82 pages • 2 hours read
Erik LarsonA modern alternative to SparkNotes and CliffsNotes, SuperSummary offers high-quality Study Guides with detailed chapter summaries and analysis of major themes, characters, and more.
The Demon of Unrest is set during the critical months leading up to the American Civil War, which lasted from 1861 until 1865. That war—between the Union (often called “the North”) and the Confederacy (“the South”)—killed the most Americans of any war in American history, leaving hundreds of thousands of soldiers dead and forever changing the trajectory of the United States. As Erik Larson’s text describes, the war began with the Confederate firing on Fort Sumter in Charleston Harbor and ended symbolically with Robert E. Lee’s surrender at Appomattox Court House in Virginia. President Abraham Lincoln was assassinated by Confederate sympathizer John Wilkes Booth just days after Lee’s surrender.
The internal nature of the American Civil War made it particularly destructive to the country in both the North and South. Instead of fighting a foreign power, this war pitted Americans against Americans, with many states, families, and individuals having to decide which side to support. Major Robert Anderson and Lee are both examples of the inner conflict permeating this time in American history. Anderson, born in Kentucky and a former enslaver, kept his loyalty to the United States. In doing so, he was forced to fight fellow Southerners. Lee personally owned many enslaved persons and felt he could not fight against his home state of Virginia, so he decided to join the Confederacy despite the betrayal of the country’s unity.
Though the text breaks off just as the Civil War gets underway, the fact that massive bloodshed is on the horizon lends additional gravity to the political strategies and personal tragedies that unfold during the months before the war. For example, James Buchanan and William Seward’s view that reconciliation with the South was still possible seems naïve, given the failure of their attempts to prevent war. Likewise, Mary Chesnut and other Southerners’ jubilation during their secession and confidence in the South’s success takes on an element of dramatic irony, given their future disastrous defeat to Union forces.
As The Demon of Unrest reaffirms, enslavement was the central issue at the heart of secession and the American Civil War. By the 1850s, the United States was largely divided into a North and South, with enslavement illegal in the Northern states but legal in the Southern ones. As the country continued to expand westward, new states joined the country, and there was controversy over whether those new states should allow or disallow enslavement. Pro-enslavement advocates feared that—if the new territories became free states—the anti-enslavement factions in the US Government would then grow powerful enough to abolish enslavement outright.
By 1860, a large proportion of the South was made up of enslaved people. South Carolina, for example, had more enslaved people living inside it than non-enslaved people. This concentration of enslaved people made Southern planters and enslavers nervous that any moves toward abolition would cause a violent uprising that would put their lives and property at risk. In 1859, John Brown’s failed rebellion of enslaved workers in the South exacerbated these concerns. Lincoln’s election in 1860 made many in the South fearful that abolition would soon follow, prompting some states to secede from the Union.
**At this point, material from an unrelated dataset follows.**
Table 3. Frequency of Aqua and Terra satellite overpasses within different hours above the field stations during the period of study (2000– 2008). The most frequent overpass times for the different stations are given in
To protect the practice of enslavement, some Southern politicians argued that the federal government had no right to regulate laws within their borders. As the conflict over enslavement continued to build, they further argued that their states had a right to secede—leave the United States—just as they had the right to join it. These “states’ rights” arguments were fundamentally tied to the issue of enslavement and contributed to the outbreak of the American Civil War in 1861.
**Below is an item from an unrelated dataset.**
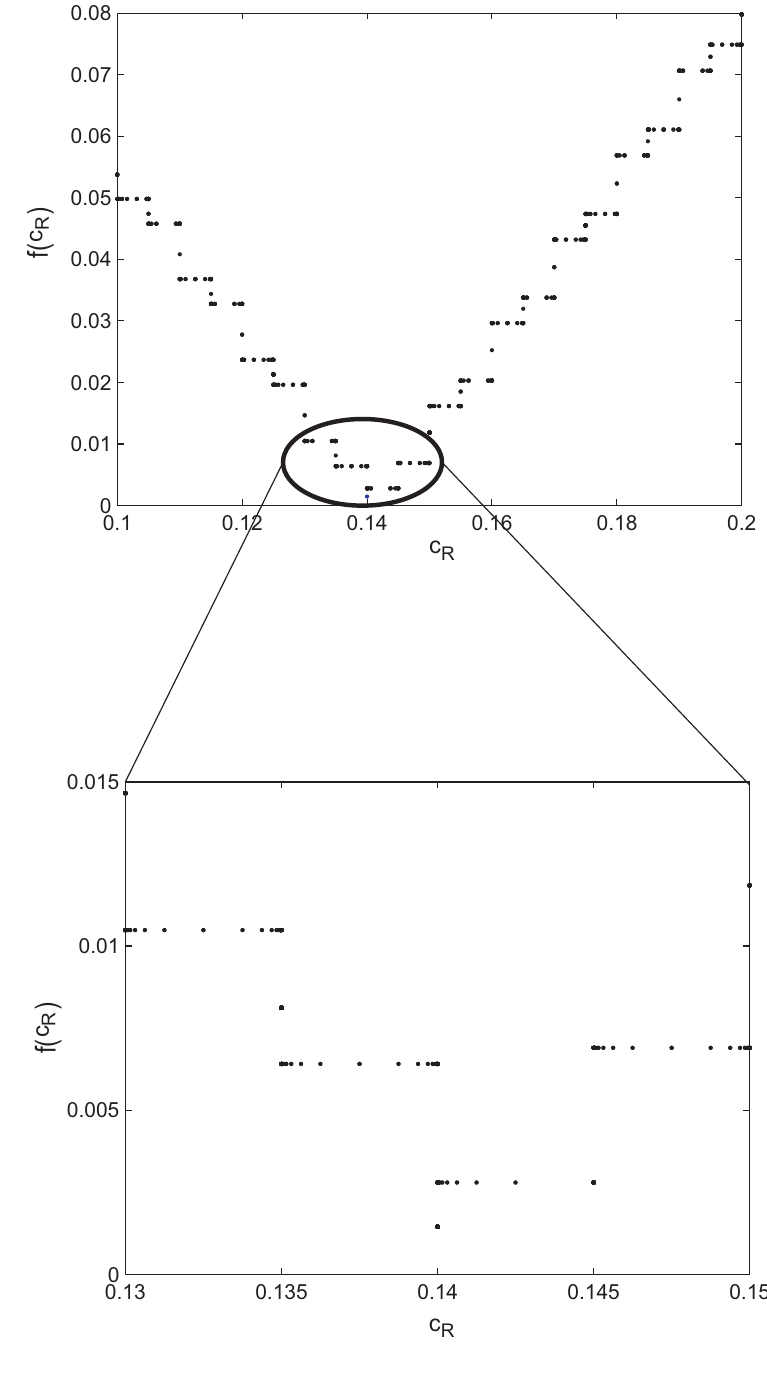
Figure 2. The objective function and zoom of the stop-loss reinsurance optimization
In a note to his readers at the outset of The Demons of Unrest, Larson draws a parallel between the events of 1860/1861 and the attack on the United States Capitol Building in Washington, DC, on January 6, 2021. On that day, supporters of outgoing president Donald Trump assaulted the Capitol Building to keep Trump in power by stopping Congress from counting the Electoral College votes that would certify Joe Biden as the next president. Though ultimately unsuccessful, the attack led to several deaths and hundreds of injuries.
The Electoral College vote count was also a potential flashpoint for Lincoln in 1861. Some of Lincoln’s supporters worried that the man responsible for overseeing the count would refuse to do so, since he was the outgoing Vice President, a Southern sympathizer, and Lincoln’s leading opponent in the Presidential Election. While in both 1861 and 2021 the Electoral Count was eventually completed as planned, both events highlight the tenuous nature of the American political system in times of serious political divide.